LHC luminosity:

Main method: from measurement of the total cross section

Total cross section in pp scattering at LHC using the optical theorem

Optical theorem: demonstration
The optical theorem says that Im f(0) = q*σ_tot/4π [Eq.1], where q is the CM momentum.
We combine this with the trivial formula dσ_el(0)/dΩ=|f(0)|² [Eq.2]
In fact we rewrite f(0) = Re f(0) + Im f(0) = Im f(0) * (1+ρ)
So, |f(0)|²=(Im f(0))²*(1+ρ)²
We take |f(0)|² from [Eq.2] and Im f(0) from [Eq.1], obtaining:
dσ_el(0)/dΩ=q²*σ_tot²*(1+ρ)²/16π²
where dσ_el(0)/dΩ is measured with forward detectors(*), and ρ is in principle calculable from theory(**).

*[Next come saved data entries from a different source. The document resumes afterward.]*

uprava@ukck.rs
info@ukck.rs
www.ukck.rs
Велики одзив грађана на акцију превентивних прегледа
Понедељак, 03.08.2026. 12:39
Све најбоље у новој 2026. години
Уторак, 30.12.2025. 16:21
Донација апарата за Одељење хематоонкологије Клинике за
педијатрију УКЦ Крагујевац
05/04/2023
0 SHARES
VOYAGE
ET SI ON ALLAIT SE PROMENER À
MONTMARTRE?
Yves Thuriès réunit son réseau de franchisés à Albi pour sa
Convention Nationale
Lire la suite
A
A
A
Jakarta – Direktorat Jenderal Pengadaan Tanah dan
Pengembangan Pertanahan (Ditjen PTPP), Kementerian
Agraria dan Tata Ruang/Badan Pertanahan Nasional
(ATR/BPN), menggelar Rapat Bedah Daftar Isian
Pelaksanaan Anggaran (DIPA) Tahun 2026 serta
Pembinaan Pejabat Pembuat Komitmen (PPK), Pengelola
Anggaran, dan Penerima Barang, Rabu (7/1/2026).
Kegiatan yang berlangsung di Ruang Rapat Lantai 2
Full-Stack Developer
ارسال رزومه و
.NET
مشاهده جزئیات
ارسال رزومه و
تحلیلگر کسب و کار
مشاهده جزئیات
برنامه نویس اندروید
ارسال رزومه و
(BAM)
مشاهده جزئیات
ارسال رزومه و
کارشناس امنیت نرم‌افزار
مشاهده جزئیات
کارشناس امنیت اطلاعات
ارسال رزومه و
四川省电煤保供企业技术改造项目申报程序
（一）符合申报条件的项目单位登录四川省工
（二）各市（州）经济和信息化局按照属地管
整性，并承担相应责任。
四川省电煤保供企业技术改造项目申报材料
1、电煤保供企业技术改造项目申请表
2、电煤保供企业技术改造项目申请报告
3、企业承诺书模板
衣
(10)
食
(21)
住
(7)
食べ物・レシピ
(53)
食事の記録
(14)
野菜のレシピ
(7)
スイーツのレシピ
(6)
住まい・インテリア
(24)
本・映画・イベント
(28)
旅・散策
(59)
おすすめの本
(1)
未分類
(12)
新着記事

(*) In reality you cannot measure it directly at 0 angle, so you extrapolate by taking the slope of dσ_el(t)/d(-t) at t=0.
(**) The QED contribution is very well known, but at very low angle the nuclear term is strong. There is a t value around which the Coulomb repulsion starts to dominate over the nuclear attraction: this is the Coulomb peak. This can be easily calculated. Somewhere in between the EM and nuclear domination domains, the EM and nuclear forces are comparable, producing an area of interference. This proves useful to measure ρ using dispersion relations (Δp/p). At the LHC energies, we expect ρ=0.10+-0.02.

Now that we know σ_tot, luminosity can be extracted as L=N/(σ_tot*Δt) (for N events taken in a period Δt).

NOTE: this cannot be done at design luminosity at LHC, so dedicated run will be used at smaller luminosity, at regular time intervals.
For online luminosity monitoring, better W's and Z's (at least to interpolate in time).
Extracting σ(W or Z) from N(W or Z) introduces an irreducible uncertainty from PDF's. But dN(W or Z)/dη constrains the PDF's themselves, so the PDF uncertainty can be kept at ~1%.

Luminosity: Van der Meer method (based on accelerator parameters)
L=B*N1*N2*f/(4π*σ_x*σ_y)
So you need to measure:

N (total current in a bunch)
σ_x,y

But things are more complicated, in real world: gaussian spread σ_z (to be integrated out) in z, and σ_x,y through β* and/or momentum dispersion.
Van der Meer at ISR swept the beams vertically through each other in order to measure σ_x,y.

Luminosity in pp and AA colliders

Other methods to measure luminosity on line:

The pixel detector can count the number of primary vertexes in the event. Not very precise, but good for online.
In general, counting the number of interactions in a bunch crossing is very difficult and unreliable.

Solution: Zero counting method: (P-TDR I)
(This method uses the forward calorimeters.)
The number of interactions in a given bunch crossing is given by Poisson statistics:
P(n,μ)=e^-μμⁿ/n!
Reverting the logic, we count the number of bunch crossings without any interaction:
μ=-log[P(0)]
where P(0) is extracted as N(0)/N(tot).

Not very precise at high luminosity ("zero starvation"). Apart from the lack of zeroes, the problem is systematics (background from beam-halo and beam-gas interactions; also noise in the calorimeter?).

Solution: use the single highest-signal tower in the calorimeter, and count how many times it is above/below a certain threshold, such that μ~1 and the zero counting is again viable.
Each tower is a quasi-independent measurement.